Sergei Rachmaninoff wrote his Symphony No. 2 in E Minor, op. 27 in 1906-1907 and dedicated the work to one of his teachers – Sergei Ivanovich Taneyev. Until then, the composer had already had two successful seasons as the conductor of the Imperial Opera on stage of the Moscow Bolshoi Theatre.  In 1906, together with his wife and daughters he moved to Dresden, where he could devote himself entirely to composing music, as well as to flee from deteriorating political situation which drove Russia towards revolution. The family remained in Dresden for three years and spent their summer vacations in the village of Ivanovka. It was in that period that Rachmaninov wrote not only his Second Symphony, but also the symphonic poem The Island of the Dead, as well as his first piano sonata.

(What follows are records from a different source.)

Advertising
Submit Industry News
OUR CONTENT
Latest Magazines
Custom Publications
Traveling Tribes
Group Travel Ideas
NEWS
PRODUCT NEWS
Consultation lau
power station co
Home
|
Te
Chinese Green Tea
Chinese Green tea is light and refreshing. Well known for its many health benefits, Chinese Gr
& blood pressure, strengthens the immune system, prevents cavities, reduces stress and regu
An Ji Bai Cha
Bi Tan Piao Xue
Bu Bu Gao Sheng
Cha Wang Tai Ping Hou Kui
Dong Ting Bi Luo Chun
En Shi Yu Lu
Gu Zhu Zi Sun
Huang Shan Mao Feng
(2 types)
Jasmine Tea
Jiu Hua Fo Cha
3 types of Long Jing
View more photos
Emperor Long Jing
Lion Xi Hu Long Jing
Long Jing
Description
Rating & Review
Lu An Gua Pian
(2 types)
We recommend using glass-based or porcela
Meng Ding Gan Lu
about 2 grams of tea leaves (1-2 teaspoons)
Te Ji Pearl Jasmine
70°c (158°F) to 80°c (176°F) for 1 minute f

In the aftermath of the failure of his first symphony, the composer had lost confidence that he was an able composer in the genre of symphony. The premiere of Symphony No. 1 under the baton of Alexander Glazunov drew such fierce criticisms that the young author lapsed into deep depression. Even after the success of his Second Piano Concerto, which won the Glinka Prize and earned him a 500 rouble profit in 1904, Rahmaninoff still could not regain faith in his abilities. He disliked the first draft of his Second Symphony, but nevertheless revised the work a few months later, and on 8 February 1908, under his direction, the symphony was first performed in St. Petersburg and less than a month later in Moscow.

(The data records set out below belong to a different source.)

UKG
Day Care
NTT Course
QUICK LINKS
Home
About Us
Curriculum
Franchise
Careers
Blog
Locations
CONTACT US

This Rachmaninoff symphony had enormous success. The reviewer from Russian Musical Gasette wrote: „The new Symphony is, above all, a personal, rachmaninovian, uninhibited insight into the inner world of man by a delicate and discerning artist who can think, feel and experience on his own. Here is Rachmaninoff, who already possesses a distinctly new face of his own in Russian art. An artist of amazing delicacy of concept, exquisiteness of taste, sophisticated imagination… with predisposition to elegiac moods…  The symphony is powerful both in its entirety and in the splendid abundance of detail. The sentiment and inspiration correspond to the mature artistic completeness of expression. The first and overall impression is that, with its poetic and artistic brilliance, the symphony arrests the attention from beginning to end, and for all the diversity of its expression and for the equilibrium of contrasts, it combines in itself the elements of the beautiful and the tragically unsightly”.

The triumph restored Rachmaninoff’s confidence in his own abilities. Subsequently he also wrote a Third Symphony (1936), as well as the famous Symphonic Dances, which saw the light of day three years before the composer’s death.